Dinesh Ahirwar, PhD
Mentor: Ramesh Ganju, PhD, College of Medicine, Department of Pathology
Project: Analyzing the role of chemokine CXCL12 in breast cancer progression and metastasis
Project Summary: Investigate how chemokine CXCL12 produced by neighboring cells surrounding the tumor modulate CXCR4 mediated signalling in tumor cells and other cell types that regulate breast cancer progression and metastasis. Understanding the role of CXCL12/CXCR4 signalling pathway will aid in development of novel strategies against breast cancer.
Christopher DeFraia, PhD
Mentor: R. Keith Slotkin, PhD, College of Arts and Sciences, Department of Molecular Genetics
Project: Genetic dissection of the maintenance, initiation, and re-initiation of epigenetic silencing
Project Summary: Determine the genes responsible for altering the structural organization of the genome, modeling how this process is lost in tumor cells using the plant Arabidopsis thaliana. A better understanding of this process will aid in designing cancer therapies to prevent the loss of genome organization that occurs in tumor cells.
Kenechi Ebede, MD
Mentor: Joanna Groden, MD, PhD, College of Medicine, Department of Molecular Virology, Immunology & Medical Genetics
Project: DNA Repair Mechanisms and Inflammation-Associated Intestinal Cancer In Vivo
Ann-Kathrin Eisfeld, MD
Mentors: Albert de la Chapelle, MD, PhD & Clara Bloomfield, MD, College of Medicine, Department of Molecular Virology, Immunology & Medical Genetics & Internal Medicine
Project: The genomic basis for BAALC overexpression in AML
Project Summary: Evaluate if and how inherited genomic changes might predispose Acute Myeloid Leukemia patients to fail their treatment. This may help in the future to refine risk-stratification of patients in order to provide them with the best possible treatment options.
Seyed Ali Hosseini, MD, PhD
Mentor: Kay Huebner, PhD, College of Medicine, Department of Molecular Virology, Immunology & Medical Genetics
Project: Chromosome fragility in epithelial cells: role in replication stress and cancer initiation
Project Summary: To investigate the earliest genetic changes occurring in precancerous cells of cancers such as those of breast and lung, to determine if these early genetic changes, breaks in DNA at so-called chromosome fragile sites, contribute to selective growth of precancers and progression to true malignancy. Since damage to fragile site genes occurs in most cancers, determining how damage to these genes contributes to cancer development from the earliest stages may guide further research into prevention of the damage and development of strategies to eliminate cells with damaged fragile site genes.
Lisa Jaremka, PhD
Mentor: Jan Kiecolt-Glaser, PhD, College of Medicine, Institute for Behavioral Medicine Research
Project: Socioeconomic status, depression, social support, and herpesvirus latency among breast cancer survivors
Alice S. Mims, MD
Mentor: Interim Contact: John Byrd, MD
Project: Manipulating microRNA Expression to Improve Outcome in Cytogenetically Normal Acute Myeloid Leukemia
Alberto Rocci, MD
Mentor: Carlo Croce, MD, College of Medicine, Department of Molecular Virology, Immunology & Medical Genetics
Project: Absolute microRNA expression in plasma cells and serum of multiple myeloma patients: diagnostic and prognostic implications
Project Summary: Investigate the role of a small part of the genome called microRNAs in multiple myeloma.

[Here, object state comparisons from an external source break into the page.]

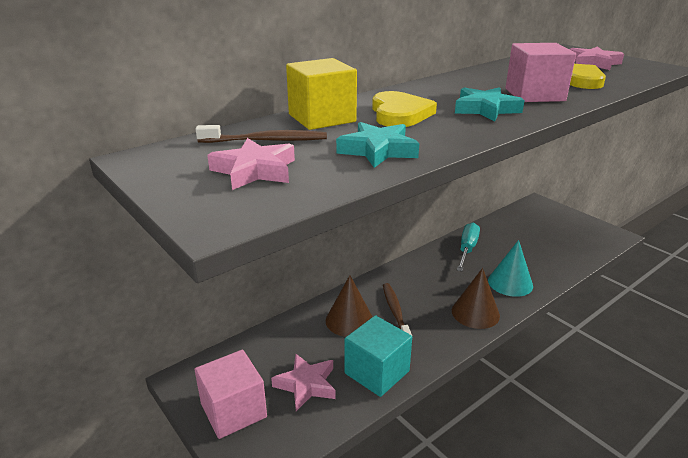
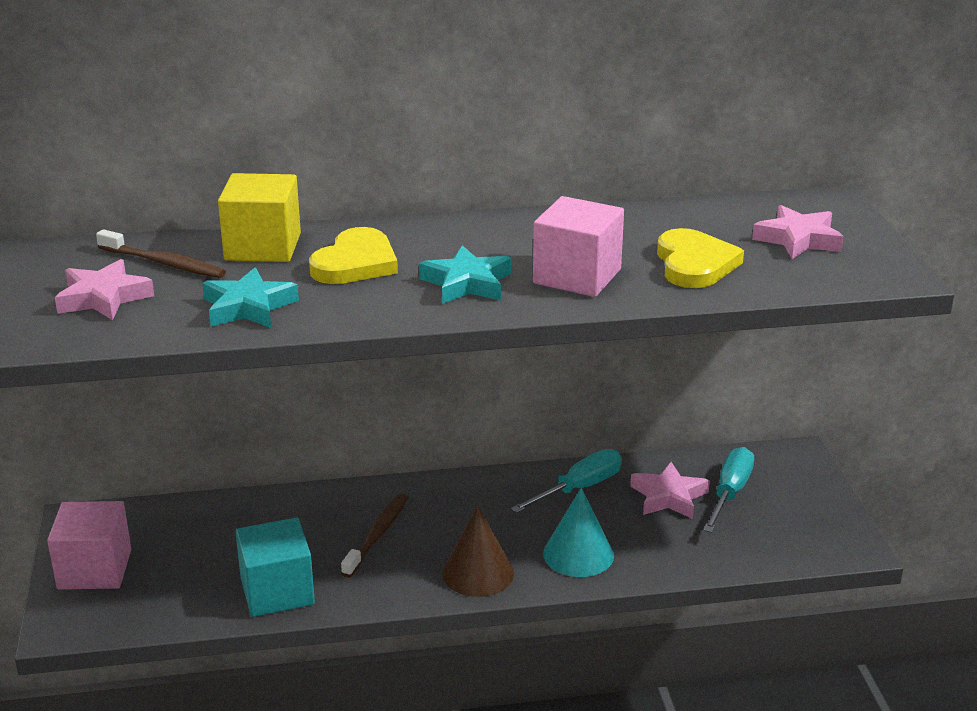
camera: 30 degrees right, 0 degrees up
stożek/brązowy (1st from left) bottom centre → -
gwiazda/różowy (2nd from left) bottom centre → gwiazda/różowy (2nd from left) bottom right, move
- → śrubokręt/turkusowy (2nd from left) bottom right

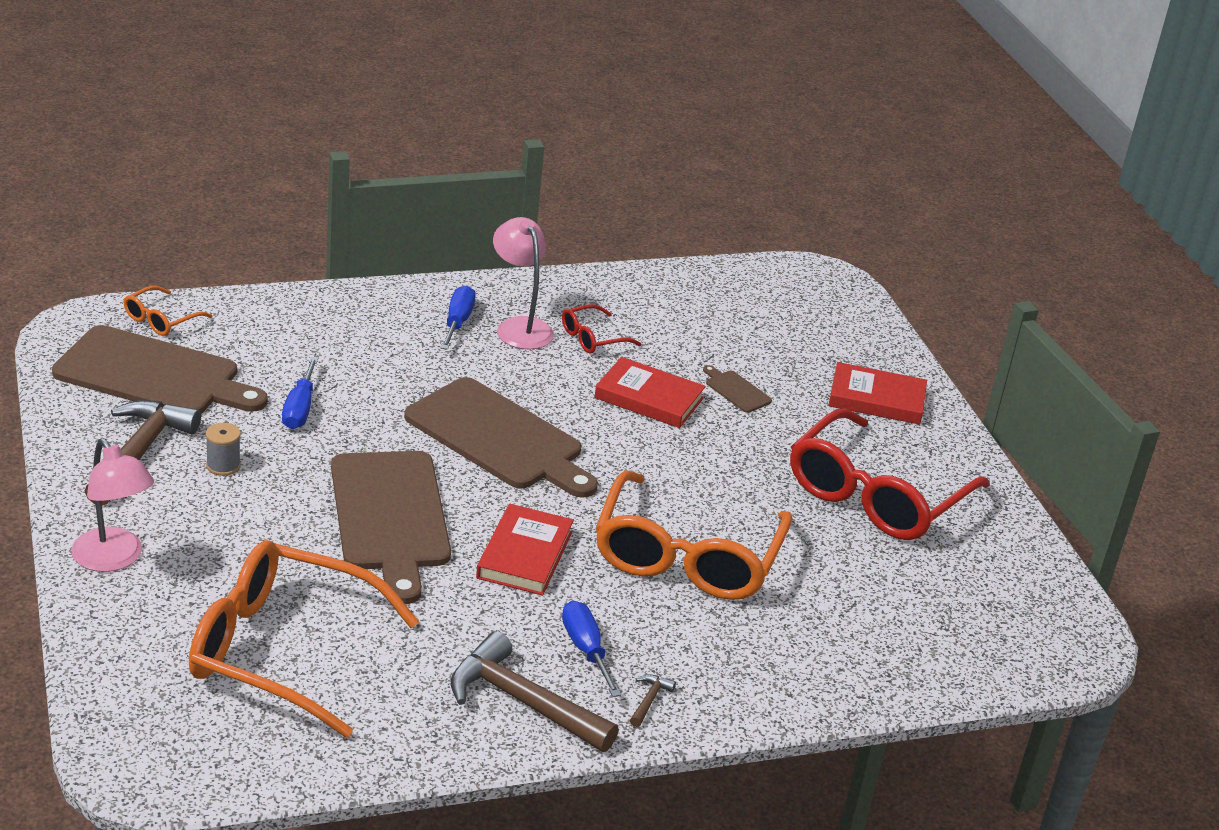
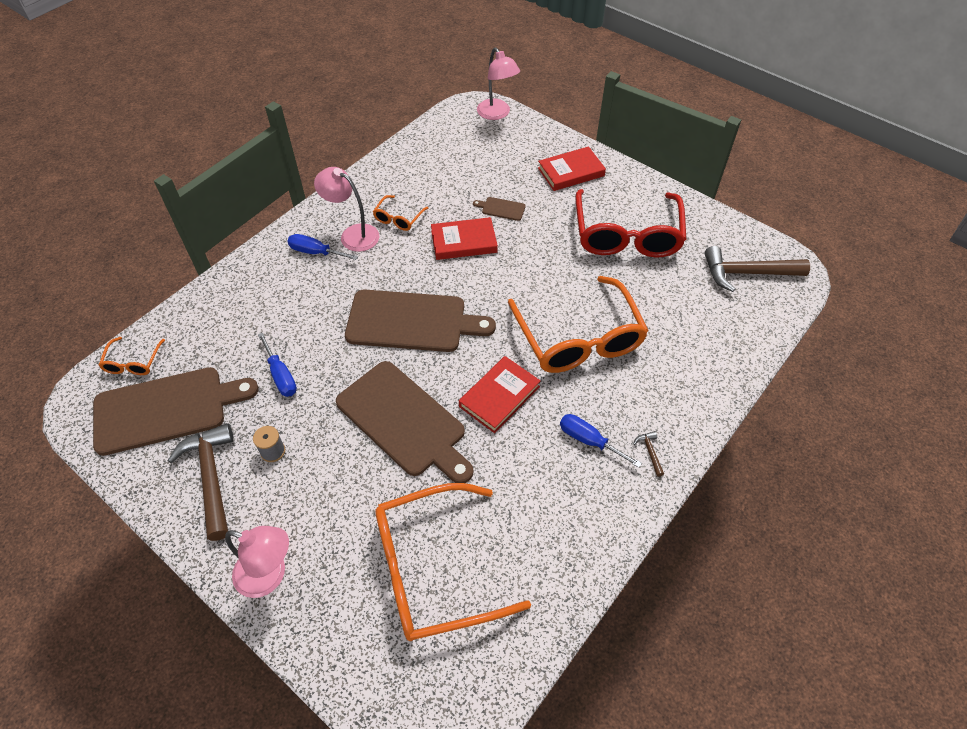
camera: 30 degrees left, 20 degrees up
śrubokręt/niebieski (2nd from left) centre → śrubokręt/niebieski (2nd from left) middle left, 45 degrees counterclockwise
okulary/czerwony (1st from left) centre → okulary/pomarańczowy (2nd from left) top centre
książka/czerwony (1st from left in the first image) centre → książka/czerwony (2nd from left) centre, 60 degrees clockwise
młotek/brązowy (2nd from left in the first image) bottom centre → młotek/brązowy (3rd from left) middle right, move
- → lampka/różowy (3rd from left) top centre

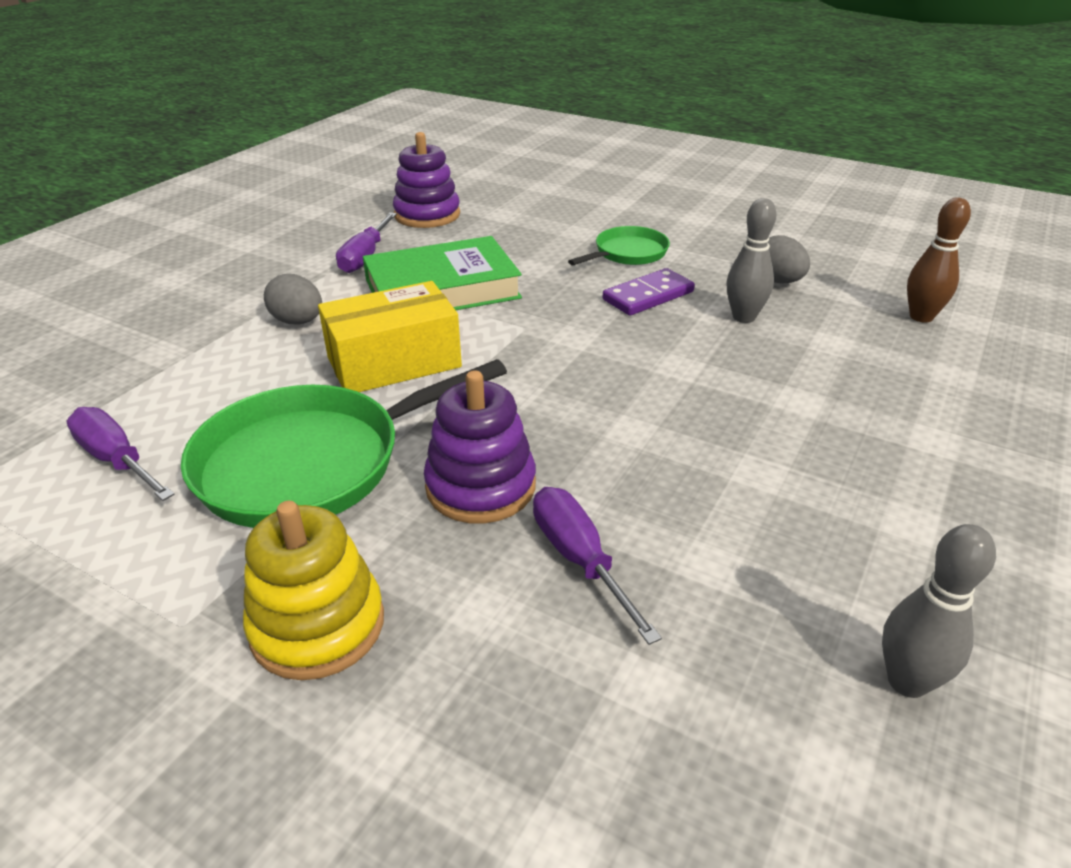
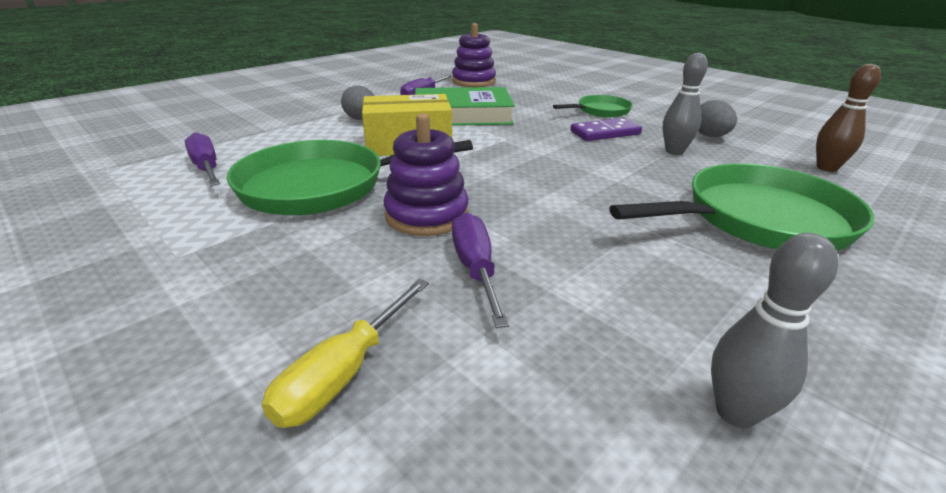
camera: 15 degrees right, 5 degrees down
zabawka nakładanka/żółty bottom left → -
- → patelnia/zielony (3rd from left) middle right
- → śrubokręt/żółty bottom centre

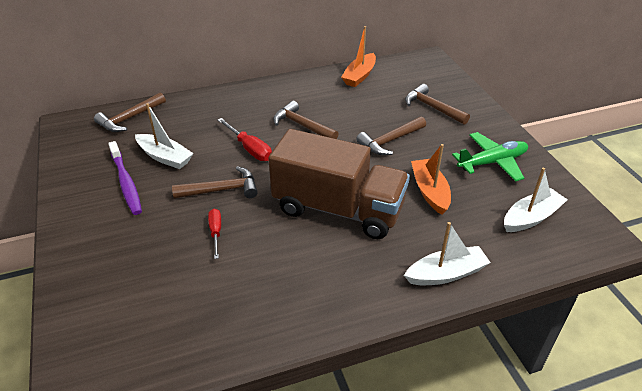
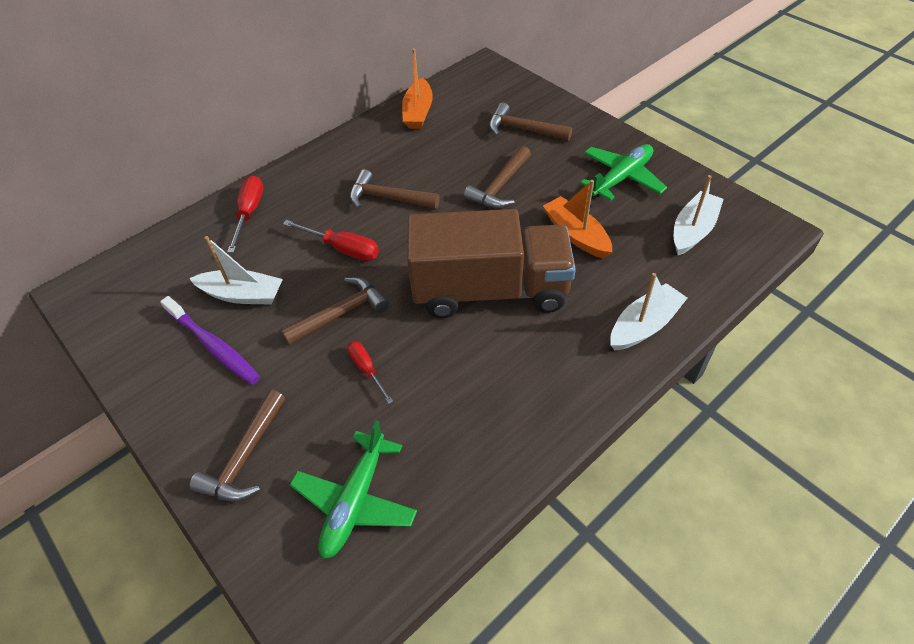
camera: 20 degrees left, 10 degrees up
młotek/brązowy (1st from left) top left → młotek/brązowy (1st from left) bottom left, move
- → śrubokręt/czerwony (1st from left) top left
- → samolot/zielony (1st from left) bottom centre

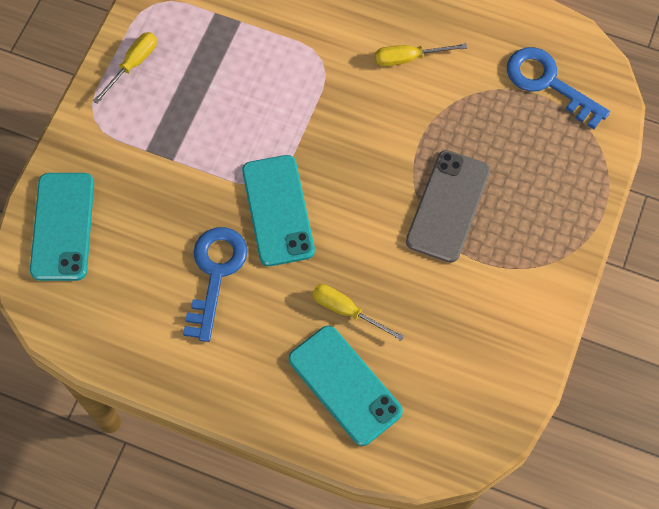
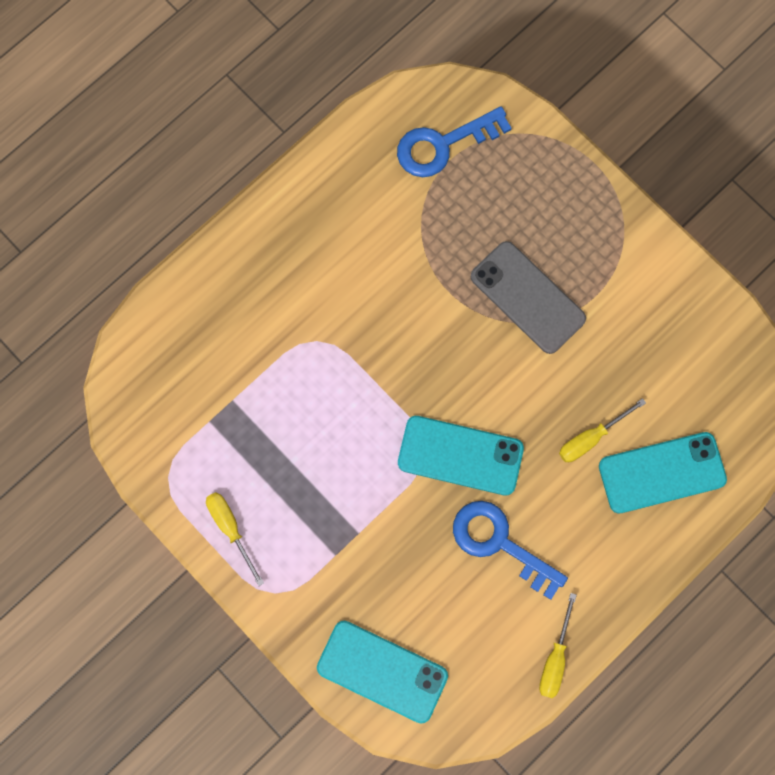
camera: 65 degrees left, 10 degrees up
śrubokręt/żółty (3rd from left in the first image) top centre → śrubokręt/żółty (2nd from left) bottom right, move

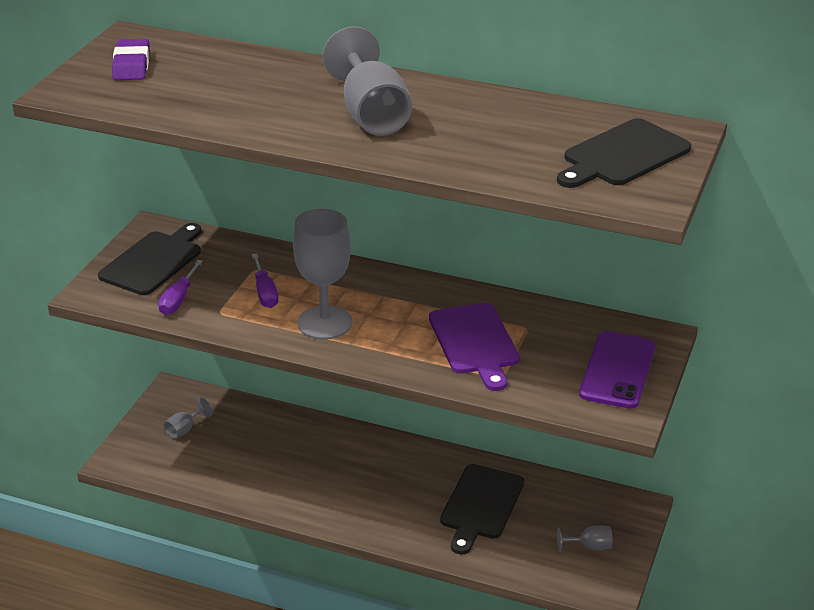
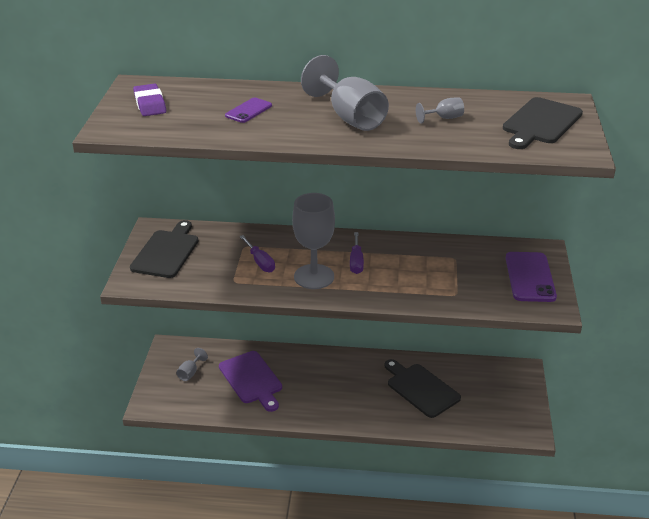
camera: 15 degrees left, 0 degrees up
śrubokręt/fioletowy (1st from left in the first image) middle left → śrubokręt/fioletowy (2nd from left) centre, move
deska do krojenia/fioletowy centre → deska do krojenia/fioletowy bottom centre, move
deska do krojenia/czarny (2nd from left) bottom centre, 135 degrees clockwise
kielich/szary (4th from left) bottom right → kielich/szary (4th from left) top right, move
- → telefon/fioletowy (1st from left) top centre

The aims are to better understand why normal cells shift to cancer phenotype, why they became resistant to therapy and to identify peculiar hallmarks of aggressive disease. We will also analyze paired cancer cells and serum of myeloma patients to evaluate the possible role of painless method to obtain tissue (serum) to perform microRNA analysis.
Yuliang Wang, PhD
Mentors: Sissy Jhiang & Chia-Hsiang Menq, College of Medicine & College of Engineering, Department of Physiology and Cell Biology & Mechanical Engineering
Project: Mechanical Determinants Permissive for Epithelial-to-Mesenchymal Transition
Project Summary: Identify the mechanical readouts of cancer cell plasticity that are necessary for cancer invasion and progression may allow us to develop a novel diagnostic tool to evaluate disease’s stages at a single cell level and provide an avenue to stratify personalized medicine.
Yuh-Ying Yeh, PhD
Mentor: John Byrd, MD, College of Medicine, Department of Internal Medicine
Project: Autophagy as a Mechanism of Drug Resistance in CLL
Project Summary: This proposal seeks to understand the fundamental role of autophagy as a mechanism of resistance to treatment in chronic lymphocytic leukemia (CLL). This study will bring forward mechanistic interrogation that forms the basis of pharmacological targeting for developing novel approaches or drug combinations to optimize treatment strategies.